*** Opening of Passage to read ***

Judge: Jon R. Takasugi, Case: 21STCV27685, Date: 2024-04-17 Tentative Ruling



Case Number: 21STCV27685    Hearing Date: April 17, 2024    Dept: 17

Superior Court of California

County of Los Angeles

 

DEPARTMENT 17

 

TENTATIVE RULING

 

DEBRA MOUTON

 

         vs.

 

GENERAL MOTORS LLC, et al.

 

 Case No.:  21STCV27685

 

 

 

 Hearing Date:  April 17, 2024

 

           

Plaintiff is awarded $26,702.50 in attorney fees (Quill is awarded $17,932.50 in reasonable attorney fees, and WPL is awarded $8,770). Plaintiff did not submit a verified memorandum of costs, and thus the Court does not consider a cost award at this time.  

 

            On 7/28/2024, Plaintiff Debra Mouton filed suit against General Motors, LLC alleging violations of the Song-Beverly Act.

 

            Now, Plaintiff moves for attorney fees totaling $90,754.78.

 

Legal Standard

 

The party claiming attorneys’ fees must establish entitlement to such fees and the reasonableness of the fees claimed.  (Civic Western Corporation v. Zila Industries, Inc. (1977) 66 Cal.App.3d 1, 16.) “Except as attorney’s fees are specifically provided for by statute, the measure and mode of compensation of attorneys and counselors at law is left to the agreement, express or implied, of the parties[.]” (CCP § 1021.)

 

“It is well established that the determination of what constitutes reasonable attorney fees is committed to the discretion of the trial court, whose decision cannot be reversed in the absence of an abuse of discretion.”  (Melnyk v. Robledo (1976) 64 Cal.App.3d 618, 623.)  In exercising its discretion, the court should consider a number of factors, including the nature of the litigation, its difficulty, the amount involved, the skill required in handling the matter, the attention given, the success or failure, and the resulting judgment.  (Ibid.)

 

In determining what constitutes a reasonable compensation for an attorney who has rendered services in connection with a legal proceeding, the court may and should consider the nature of the litigation, its difficulty, the amount involved, the skill required and the skill employed in handling the litigation, the attention given, the success of the attorneys’ efforts, their learning, their age, and their experience in the particular type of work demanded the intricacies and importance of the litigation, the labor and necessity for skilled legal training and ability in trying the cause, and the time consumed. (Stokus v. Marsh (1990) 217 Cal.App.3d 647, 657 (Stokus).)

 

In determining the proper amount of fees to award, courts use the lodestar method.  The lodestar figure is calculated by multiplying the total number of reasonable hours expended by the reasonable hourly rate.  “Fundamental to its determination … [is] a careful compilation of the time spent and reasonable hourly compensation of each attorney … in the presentation of the case.”  (Serrano v. Priest (1977) 20 Cal.3d 25, 48 (Serrano III).)  A reasonable hourly rate must reflect the skill and experience of the attorney.  (Id. at 49.)  Prevailing parties are compensated for hours reasonably spent on fee-related issues.  A fee request that appears unreasonably inflated is a special circumstance permitting the trial court to reduce the award or deny one altogether.”  (Serrano v. Unruh (1982) 32 Cal.3d 621, 635 (Serrano IV); see also Weber v. Langholz (1995) 39 Cal.App.4th 1578, 1587 (“The trial court could make its own evaluation of the reasonable worth of the work done in light of the nature of the case, and of the credibility of counsel’s declaration unsubstantiated by time records and billing statements.”)

*** Close of Passage to read ***

Task 1
In the tentative ruling, what total amount of attorney fees does Plaintiff move for?
Task 2
From the tentative ruling, print the passage between "Plaintiff is awarded" and "the Song-Beverly Act.", inclusive.

*** Opening of Given records ***

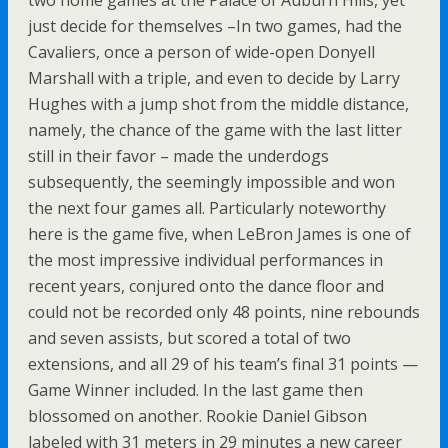
two home games at the Palace of Auburn Hills, yet
just decide for themselves –In two games, had the
Cavaliers, once a person of wide-open Donyell
Marshall with a triple, and even to decide by Larry
Hughes with a jump shot from the middle distance,
namely, the chance of the game with the last litter
still in their favor – made the underdogs
subsequently, the seemingly impossible and won
the next four games all. Particularly noteworthy
here is the game five, when LeBron James is one of
the most impressive individual performances in
recent years, conjured onto the dance floor and
could not be recorded only 48 points, nine rebounds
and seven assists, but scored a total of two
extensions, and all 29 of his team’s final 31 points —
Game Winner included. In the last game then
blossomed on another. Rookie Daniel Gibson
labeled with 31 meters in 29 minutes a new career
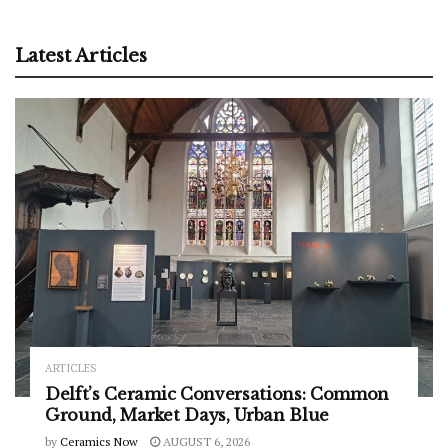
Latest Articles
ARTICLES
Delft’s Ceramic Conversations: Common
Ground, Market Days, Urban Blue
by
Ceramics Now
AUGUST 6, 2026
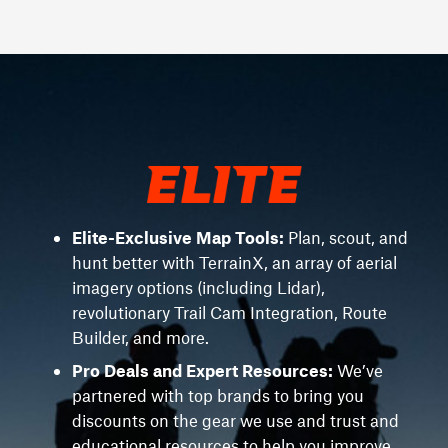
Elite-Exclusive Map Tools:
Plan, scout, and
hunt better with TerrainX, an array of aerial
imagery options (including Lidar),
revolutionary Trail Cam Integration, Route
Builder, and more.
Pro Deals and Expert Resources:
We’ve
partnered with top brands to bring you
discounts on the gear we use and trust and
educational resources to help you improve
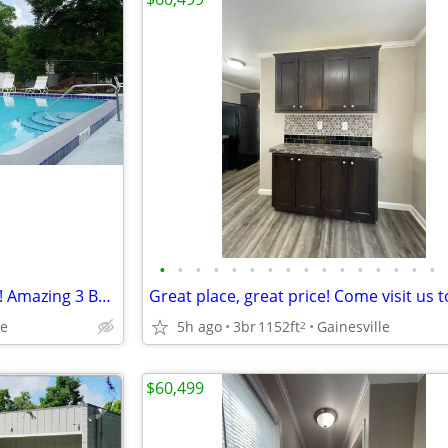
•
•
•
•
•
•
•
•
•
•
•
•
•
•
•
•
Look no further! You are home! Amazing 3 Bed, 1152 Sq Ft, great value!
le
5h ago
3br
1152ft
Gainesville
2
$60,499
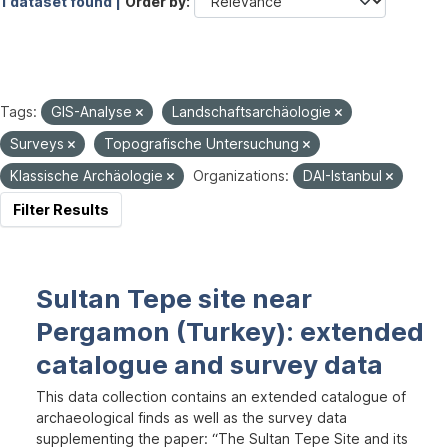
1 dataset found |
Order by
Tags:
GIS-Analyse
Landschaftsarchäologie
Surveys
Topografische Untersuchung
Klassische Archäologie
Organizations:
DAI-Istanbul
Filter Results
Sultan Tepe site near
Pergamon (Turkey): extended
catalogue and survey data
This data collection contains an extended catalogue of
archaeological finds as well as the survey data
supplementing the paper: “The Sultan Tepe Site and its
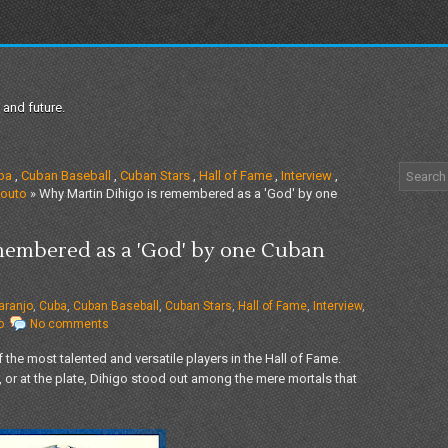
 and future.
ba
,
Cuban Baseball
,
Cuban Stars
,
Hall of Fame
,
Interview
,
outo
» Why Martin Dihigo is remembered as a 'God' by one
membered as a 'God' by one Cuban
aranjo
,
Cuba
,
Cuban Baseball
,
Cuban Stars
,
Hall of Fame
,
Interview
,
o
No comments
 the most talented and versatile players in the Hall of Fame.
, or at the plate, Dihigo stood out among the mere mortals that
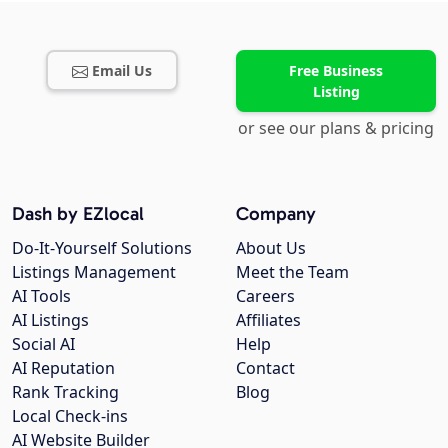
Email Us
Free Business
Listing
or see our plans & pricing
Dash by EZlocal
Company
Do-It-Yourself Solutions
About Us
Listings Management
Meet the Team
AI Tools
Careers
AI Listings
Affiliates
Social AI
Help
AI Reputation
Contact
Rank Tracking
Blog
Local Check-ins
AI Website Builder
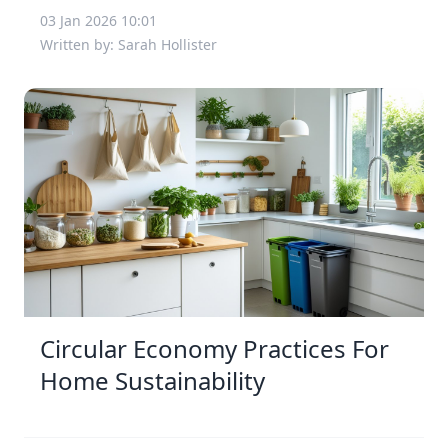
03 Jan 2026 10:01
Written by: Sarah Hollister
Circular Economy Practices For
Home Sustainability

*** Close of Given records ***

Response 1
$90,754.78

Response 2
Plaintiff is awarded $26,702.50 in attorney fees (Quill is awarded $17,932.50 in reasonable attorney fees, and WPL is awarded $8,770). Plaintiff did not submit a verified memorandum of costs, and thus the Court does not consider a cost award at this time.  

 

            On 7/28/2024, Plaintiff Debra Mouton filed suit against General Motors, LLC alleging violations of the Song-Beverly Act.